Records from a collection:
+++

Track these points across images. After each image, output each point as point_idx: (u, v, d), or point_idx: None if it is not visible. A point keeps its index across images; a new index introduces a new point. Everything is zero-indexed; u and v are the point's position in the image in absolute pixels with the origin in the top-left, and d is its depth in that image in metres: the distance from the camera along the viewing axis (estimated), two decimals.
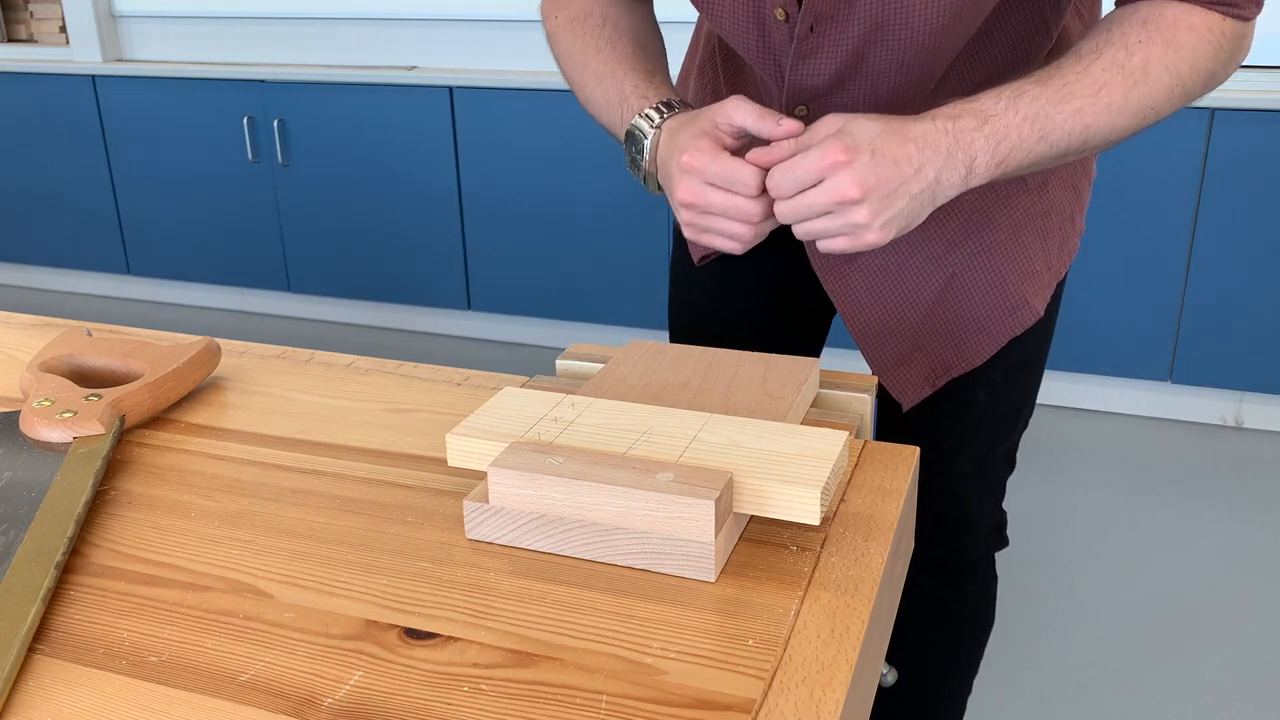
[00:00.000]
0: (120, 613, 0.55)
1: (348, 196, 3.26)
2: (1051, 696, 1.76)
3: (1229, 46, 0.82)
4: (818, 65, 0.88)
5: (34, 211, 3.70)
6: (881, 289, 1.03)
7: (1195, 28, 0.80)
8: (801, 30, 0.85)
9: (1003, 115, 0.78)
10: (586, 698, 0.48)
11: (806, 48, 0.87)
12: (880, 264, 1.02)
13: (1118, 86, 0.79)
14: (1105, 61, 0.79)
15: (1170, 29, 0.80)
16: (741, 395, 0.71)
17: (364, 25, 3.31)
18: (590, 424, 0.64)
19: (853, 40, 0.85)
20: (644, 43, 0.97)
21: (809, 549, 0.59)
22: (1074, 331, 2.68)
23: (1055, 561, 2.13)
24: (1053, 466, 2.49)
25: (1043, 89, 0.79)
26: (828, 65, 0.87)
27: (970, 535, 1.15)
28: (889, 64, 0.86)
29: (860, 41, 0.85)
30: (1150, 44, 0.80)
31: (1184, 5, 0.81)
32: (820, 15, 0.84)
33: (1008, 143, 0.78)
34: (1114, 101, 0.79)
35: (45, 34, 3.69)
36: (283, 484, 0.68)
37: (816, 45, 0.86)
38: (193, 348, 0.81)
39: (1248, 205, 2.48)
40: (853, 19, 0.83)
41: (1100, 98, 0.79)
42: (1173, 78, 0.80)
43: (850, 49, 0.85)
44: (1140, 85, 0.79)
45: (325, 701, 0.48)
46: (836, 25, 0.84)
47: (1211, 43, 0.81)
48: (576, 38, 0.97)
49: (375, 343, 3.29)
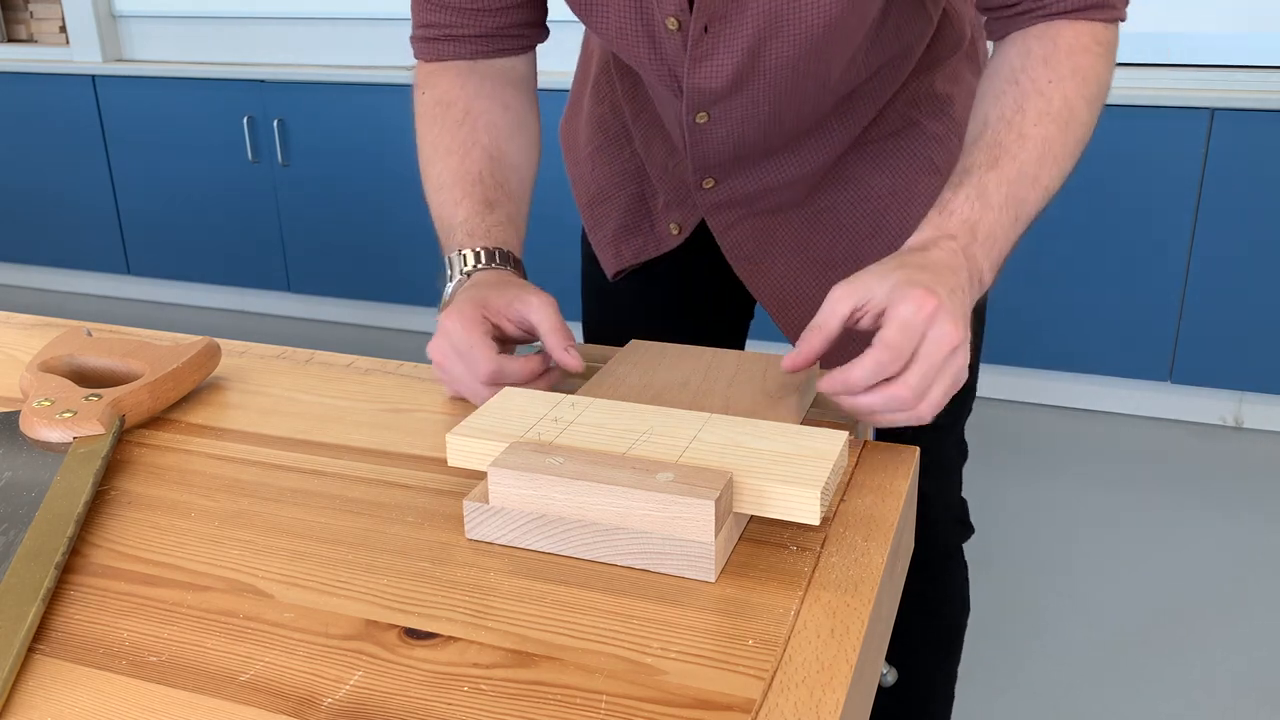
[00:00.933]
0: (120, 613, 0.55)
1: (348, 196, 3.26)
2: (1051, 696, 1.76)
3: (1112, 51, 0.84)
4: (715, 66, 0.87)
5: (34, 211, 3.70)
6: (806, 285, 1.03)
7: (1088, 48, 0.81)
8: (695, 32, 0.85)
9: (983, 218, 0.76)
10: (586, 698, 0.48)
11: (701, 50, 0.86)
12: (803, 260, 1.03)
13: (1056, 138, 0.79)
14: (1034, 116, 0.79)
15: (1069, 57, 0.80)
16: (741, 395, 0.71)
17: (364, 25, 3.31)
18: (590, 424, 0.64)
19: (747, 37, 0.84)
20: (498, 154, 0.92)
21: (809, 549, 0.59)
22: (1074, 331, 2.68)
23: (1054, 561, 2.12)
24: (1053, 466, 2.49)
25: (999, 174, 0.77)
26: (725, 65, 0.87)
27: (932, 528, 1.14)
28: (785, 59, 0.86)
29: (755, 39, 0.84)
30: (1061, 81, 0.79)
31: (1067, 23, 0.81)
32: (714, 15, 0.84)
33: (998, 244, 0.77)
34: (1058, 154, 0.79)
35: (45, 34, 3.69)
36: (283, 484, 0.68)
37: (712, 46, 0.86)
38: (193, 348, 0.81)
39: (1248, 205, 2.47)
40: (745, 15, 0.83)
41: (1048, 158, 0.79)
42: (1089, 104, 0.81)
43: (746, 46, 0.85)
44: (1072, 125, 0.80)
45: (325, 701, 0.48)
46: (730, 24, 0.84)
47: (1103, 55, 0.82)
48: (432, 129, 0.93)
49: (375, 343, 3.29)
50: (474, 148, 0.91)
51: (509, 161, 0.92)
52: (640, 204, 1.09)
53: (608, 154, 1.10)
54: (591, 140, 1.11)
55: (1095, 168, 2.54)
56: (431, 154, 0.92)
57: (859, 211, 1.01)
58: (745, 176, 0.99)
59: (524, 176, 0.94)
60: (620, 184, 1.10)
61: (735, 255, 1.04)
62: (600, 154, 1.11)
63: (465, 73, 0.94)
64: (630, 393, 0.72)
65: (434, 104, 0.93)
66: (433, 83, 0.94)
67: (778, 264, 1.04)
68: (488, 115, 0.93)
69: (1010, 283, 2.67)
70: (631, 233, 1.10)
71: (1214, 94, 2.45)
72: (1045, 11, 0.81)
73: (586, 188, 1.14)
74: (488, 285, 0.79)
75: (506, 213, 0.88)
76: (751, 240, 1.03)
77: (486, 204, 0.88)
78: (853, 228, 1.02)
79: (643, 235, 1.09)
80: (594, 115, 1.10)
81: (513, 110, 0.95)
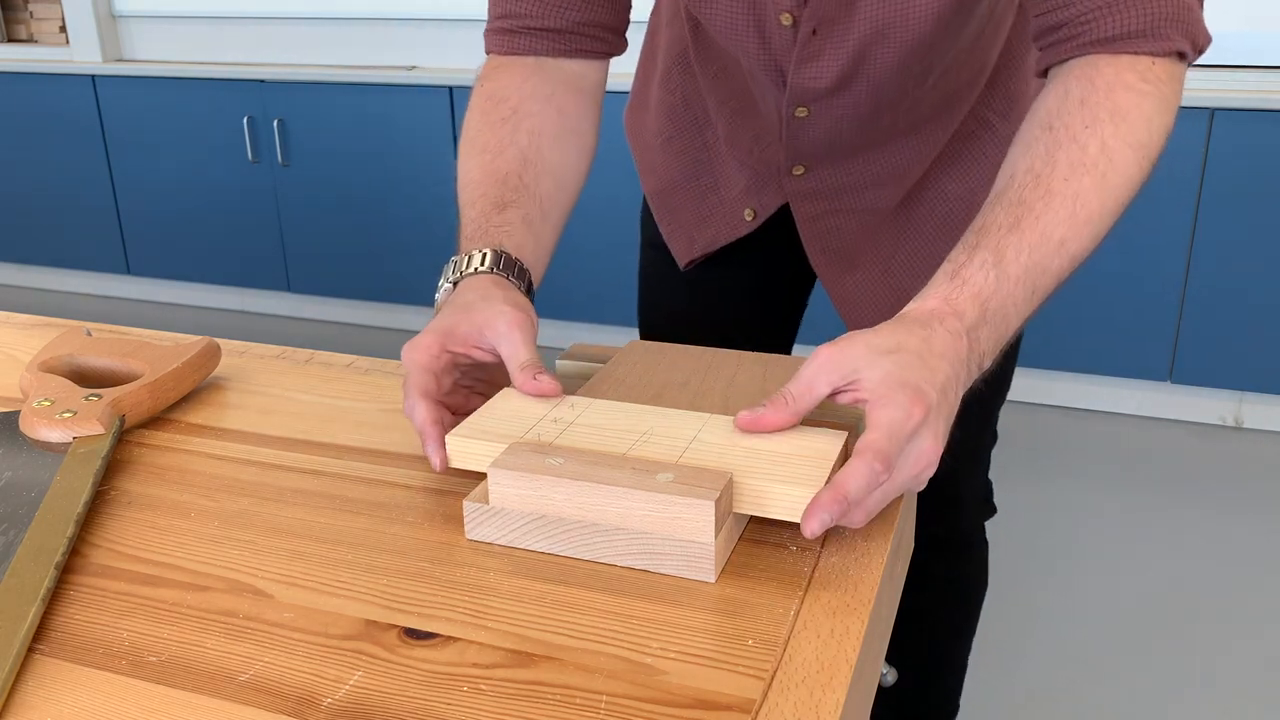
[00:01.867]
0: (120, 613, 0.55)
1: (348, 196, 3.26)
2: (1050, 695, 1.76)
3: (1170, 91, 0.74)
4: (820, 68, 0.88)
5: (34, 211, 3.70)
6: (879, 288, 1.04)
7: (1131, 85, 0.72)
8: (804, 34, 0.85)
9: (997, 292, 0.68)
10: (586, 698, 0.48)
11: (809, 51, 0.86)
12: (881, 265, 1.03)
13: (1091, 192, 0.70)
14: (1064, 168, 0.70)
15: (1107, 96, 0.72)
16: (741, 395, 0.71)
17: (364, 25, 3.31)
18: (590, 424, 0.64)
19: (854, 42, 0.85)
20: (535, 156, 0.87)
21: (809, 549, 0.59)
22: (1074, 331, 2.68)
23: (1054, 561, 2.12)
24: (1053, 466, 2.49)
25: (1019, 238, 0.69)
26: (830, 67, 0.87)
27: (964, 508, 1.19)
28: (889, 64, 0.86)
29: (862, 43, 0.85)
30: (1098, 124, 0.71)
31: (1107, 61, 0.73)
32: (823, 19, 0.84)
33: (1008, 324, 0.69)
34: (1091, 213, 0.71)
35: (45, 34, 3.69)
36: (283, 484, 0.68)
37: (819, 49, 0.86)
38: (193, 348, 0.81)
39: (1248, 205, 2.47)
40: (854, 21, 0.83)
41: (1079, 218, 0.70)
42: (1135, 151, 0.72)
43: (852, 51, 0.85)
44: (1110, 176, 0.71)
45: (325, 701, 0.48)
46: (839, 28, 0.84)
47: (1151, 94, 0.73)
48: (475, 124, 0.88)
49: (375, 343, 3.29)
50: (510, 147, 0.86)
51: (546, 164, 0.87)
52: (713, 192, 1.09)
53: (679, 143, 1.10)
54: (663, 130, 1.11)
55: None
56: (468, 150, 0.87)
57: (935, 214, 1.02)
58: (836, 168, 1.00)
59: (563, 181, 0.89)
60: (693, 173, 1.10)
61: (815, 247, 1.04)
62: (671, 143, 1.10)
63: (530, 71, 0.90)
64: (630, 393, 0.72)
65: (485, 98, 0.89)
66: (493, 76, 0.90)
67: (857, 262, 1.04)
68: (537, 117, 0.88)
69: None
70: (705, 220, 1.10)
71: (1214, 94, 2.45)
72: (1082, 40, 0.74)
73: (657, 176, 1.13)
74: (461, 308, 0.73)
75: (522, 214, 0.83)
76: (834, 234, 1.04)
77: (499, 205, 0.83)
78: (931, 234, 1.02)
79: (716, 223, 1.09)
80: (665, 104, 1.10)
81: (568, 116, 0.90)
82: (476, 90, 0.91)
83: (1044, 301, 0.72)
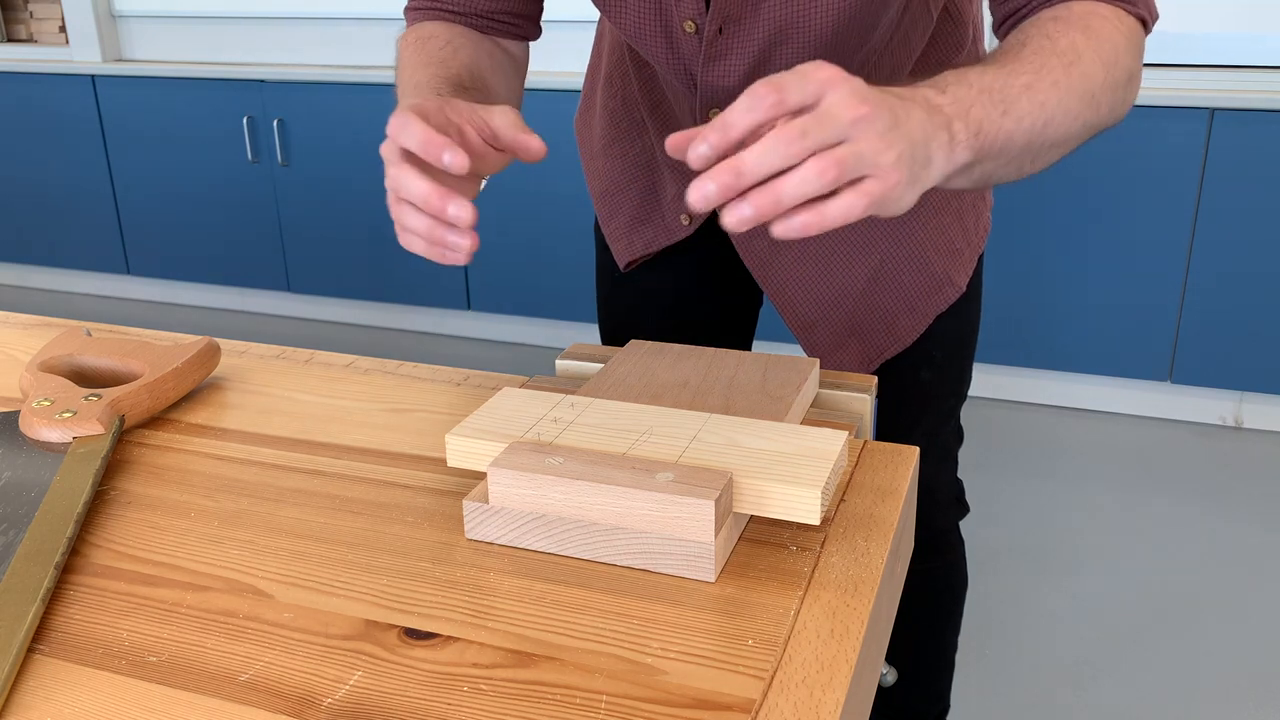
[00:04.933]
0: (120, 612, 0.55)
1: (348, 196, 3.26)
2: (1050, 695, 1.76)
3: (1135, 45, 0.79)
4: (728, 66, 0.90)
5: (34, 211, 3.70)
6: (813, 278, 1.06)
7: (1106, 17, 0.77)
8: (710, 33, 0.88)
9: (957, 87, 0.68)
10: (586, 698, 0.48)
11: (715, 50, 0.89)
12: (811, 253, 1.05)
13: (1056, 66, 0.72)
14: (1034, 48, 0.74)
15: (1083, 19, 0.76)
16: (741, 395, 0.71)
17: (364, 25, 3.31)
18: (590, 424, 0.64)
19: (759, 40, 0.87)
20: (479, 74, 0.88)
21: (809, 549, 0.59)
22: (1074, 331, 2.68)
23: (1054, 561, 2.12)
24: (1053, 466, 2.49)
25: (984, 69, 0.71)
26: (737, 66, 0.89)
27: (935, 508, 1.20)
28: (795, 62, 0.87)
29: (766, 42, 0.87)
30: (1070, 30, 0.75)
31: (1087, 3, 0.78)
32: (728, 17, 0.87)
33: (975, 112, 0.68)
34: (1058, 79, 0.72)
35: (45, 34, 3.69)
36: (283, 484, 0.68)
37: (725, 47, 0.88)
38: (192, 348, 0.81)
39: (1248, 205, 2.47)
40: (759, 19, 0.86)
41: (1044, 75, 0.72)
42: (1103, 64, 0.75)
43: (758, 49, 0.88)
44: (1075, 65, 0.73)
45: (325, 701, 0.48)
46: (743, 27, 0.87)
47: (1123, 33, 0.77)
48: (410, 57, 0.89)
49: (375, 343, 3.29)
50: (451, 63, 0.86)
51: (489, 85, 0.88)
52: (651, 195, 1.11)
53: (620, 146, 1.12)
54: (605, 133, 1.13)
55: (1095, 168, 2.54)
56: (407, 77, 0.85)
57: None
58: None
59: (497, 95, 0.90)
60: (632, 176, 1.12)
61: (745, 248, 1.07)
62: (613, 146, 1.13)
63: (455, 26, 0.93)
64: (630, 393, 0.72)
65: (415, 40, 0.90)
66: (418, 28, 0.92)
67: (784, 256, 1.06)
68: (472, 50, 0.89)
69: (1011, 283, 2.67)
70: (643, 223, 1.12)
71: (1214, 94, 2.45)
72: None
73: (600, 179, 1.16)
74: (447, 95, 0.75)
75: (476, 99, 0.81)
76: (761, 233, 1.05)
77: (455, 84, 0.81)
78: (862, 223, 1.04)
79: (654, 226, 1.11)
80: (607, 108, 1.12)
81: (498, 59, 0.92)
82: (402, 40, 0.93)
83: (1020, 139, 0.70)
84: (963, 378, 1.16)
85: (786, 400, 0.71)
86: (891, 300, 1.06)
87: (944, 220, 1.05)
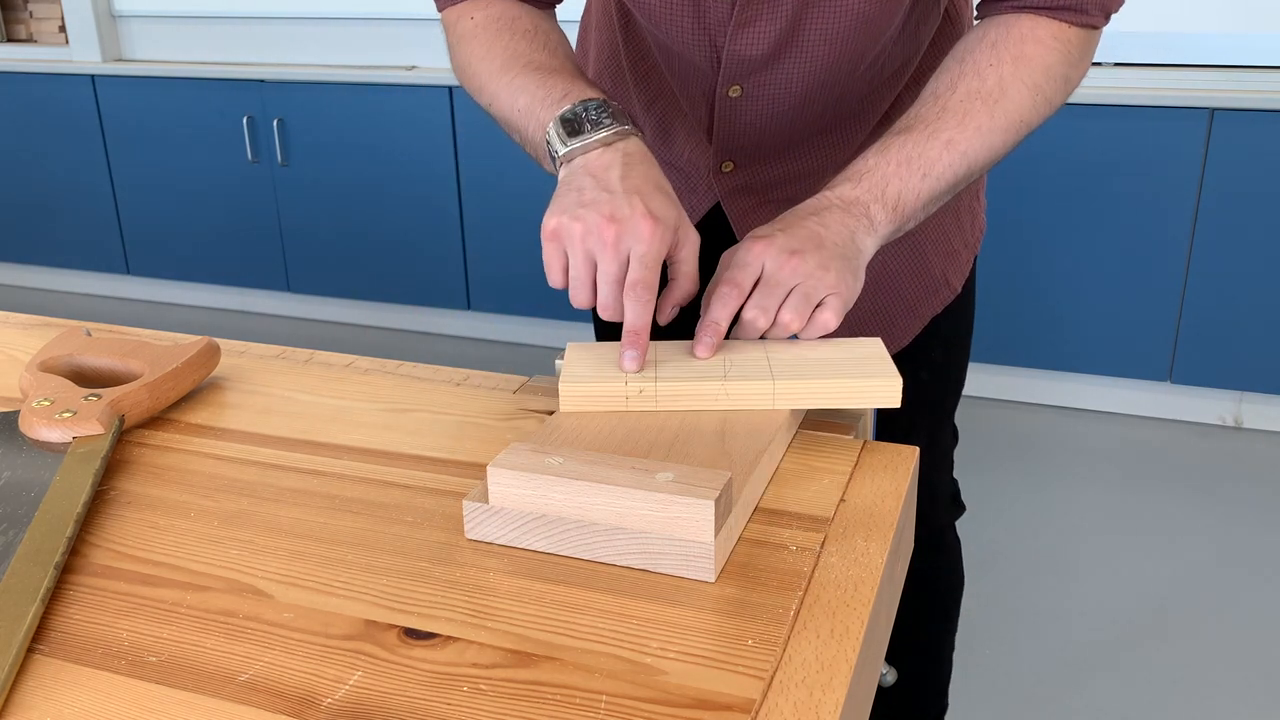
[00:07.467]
0: (119, 612, 0.55)
1: (347, 196, 3.26)
2: (1049, 695, 1.76)
3: (1077, 51, 0.87)
4: (757, 33, 0.89)
5: (34, 211, 3.70)
6: None
7: (1041, 40, 0.85)
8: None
9: (875, 169, 0.82)
10: (586, 698, 0.48)
11: (746, 15, 0.88)
12: None
13: (981, 111, 0.83)
14: (961, 94, 0.84)
15: (1017, 45, 0.85)
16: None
17: (364, 25, 3.31)
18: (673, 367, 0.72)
19: (790, 6, 0.87)
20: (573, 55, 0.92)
21: (809, 549, 0.59)
22: (1074, 331, 2.68)
23: (1054, 561, 2.13)
24: (1053, 466, 2.49)
25: (907, 136, 0.83)
26: (766, 32, 0.89)
27: (932, 506, 1.21)
28: (822, 34, 0.88)
29: (797, 8, 0.87)
30: (1000, 64, 0.84)
31: (1029, 18, 0.85)
32: None
33: (892, 188, 0.81)
34: (981, 124, 0.83)
35: (45, 34, 3.69)
36: (283, 484, 0.68)
37: (756, 12, 0.88)
38: (192, 348, 0.81)
39: (1248, 205, 2.48)
40: None
41: (967, 124, 0.83)
42: (1030, 89, 0.84)
43: (788, 14, 0.88)
44: (1001, 103, 0.83)
45: (325, 701, 0.48)
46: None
47: (1059, 50, 0.85)
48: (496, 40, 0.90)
49: (375, 343, 3.29)
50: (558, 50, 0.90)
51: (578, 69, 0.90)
52: None
53: None
54: None
55: (1095, 168, 2.54)
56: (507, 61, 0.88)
57: None
58: (764, 164, 1.02)
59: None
60: None
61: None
62: None
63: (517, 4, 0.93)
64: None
65: (492, 19, 0.91)
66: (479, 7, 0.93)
67: None
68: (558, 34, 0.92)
69: (1011, 283, 2.67)
70: None
71: (1214, 94, 2.45)
72: (1017, 4, 0.86)
73: None
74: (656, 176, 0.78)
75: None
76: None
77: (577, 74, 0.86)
78: None
79: None
80: None
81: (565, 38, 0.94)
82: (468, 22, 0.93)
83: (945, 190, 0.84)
84: (959, 378, 1.18)
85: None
86: (891, 304, 1.07)
87: (942, 222, 1.05)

+++

Aim of the exercise — Leave out the pictures, and retype exactly the lines from the one containing "77: (455, 84, 0.81)" through the final line of the data.

Solution for this problem —
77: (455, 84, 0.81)
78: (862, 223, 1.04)
79: (654, 226, 1.11)
80: (607, 108, 1.12)
81: (498, 59, 0.92)
82: (402, 40, 0.93)
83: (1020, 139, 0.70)
84: (963, 378, 1.16)
85: (786, 400, 0.71)
86: (891, 300, 1.06)
87: (944, 220, 1.05)
[00:07.467]
0: (119, 612, 0.55)
1: (347, 196, 3.26)
2: (1049, 695, 1.76)
3: (1077, 51, 0.87)
4: (757, 33, 0.89)
5: (34, 211, 3.70)
6: None
7: (1041, 40, 0.85)
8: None
9: (875, 169, 0.82)
10: (586, 698, 0.48)
11: (746, 15, 0.88)
12: None
13: (981, 111, 0.83)
14: (961, 94, 0.84)
15: (1017, 45, 0.85)
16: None
17: (364, 25, 3.31)
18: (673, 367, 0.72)
19: (790, 6, 0.87)
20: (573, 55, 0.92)
21: (809, 549, 0.59)
22: (1074, 331, 2.68)
23: (1054, 561, 2.13)
24: (1053, 466, 2.49)
25: (907, 136, 0.83)
26: (766, 32, 0.89)
27: (932, 506, 1.21)
28: (822, 34, 0.88)
29: (797, 8, 0.87)
30: (1000, 64, 0.84)
31: (1029, 18, 0.85)
32: None
33: (892, 188, 0.81)
34: (981, 124, 0.83)
35: (45, 34, 3.69)
36: (283, 484, 0.68)
37: (756, 12, 0.88)
38: (192, 348, 0.81)
39: (1248, 205, 2.48)
40: None
41: (967, 124, 0.83)
42: (1030, 89, 0.84)
43: (788, 14, 0.88)
44: (1001, 103, 0.83)
45: (325, 701, 0.48)
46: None
47: (1059, 50, 0.85)
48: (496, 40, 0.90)
49: (375, 343, 3.29)
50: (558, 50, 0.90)
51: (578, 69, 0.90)
52: None
53: None
54: None
55: (1095, 168, 2.54)
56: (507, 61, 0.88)
57: None
58: (764, 164, 1.02)
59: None
60: None
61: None
62: None
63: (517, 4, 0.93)
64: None
65: (492, 19, 0.91)
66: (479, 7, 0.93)
67: None
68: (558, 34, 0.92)
69: (1011, 283, 2.67)
70: None
71: (1214, 94, 2.45)
72: (1017, 4, 0.86)
73: None
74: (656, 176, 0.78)
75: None
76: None
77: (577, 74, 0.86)
78: None
79: None
80: None
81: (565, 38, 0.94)
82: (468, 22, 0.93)
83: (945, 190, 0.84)
84: (959, 378, 1.18)
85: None
86: (891, 304, 1.07)
87: (942, 222, 1.05)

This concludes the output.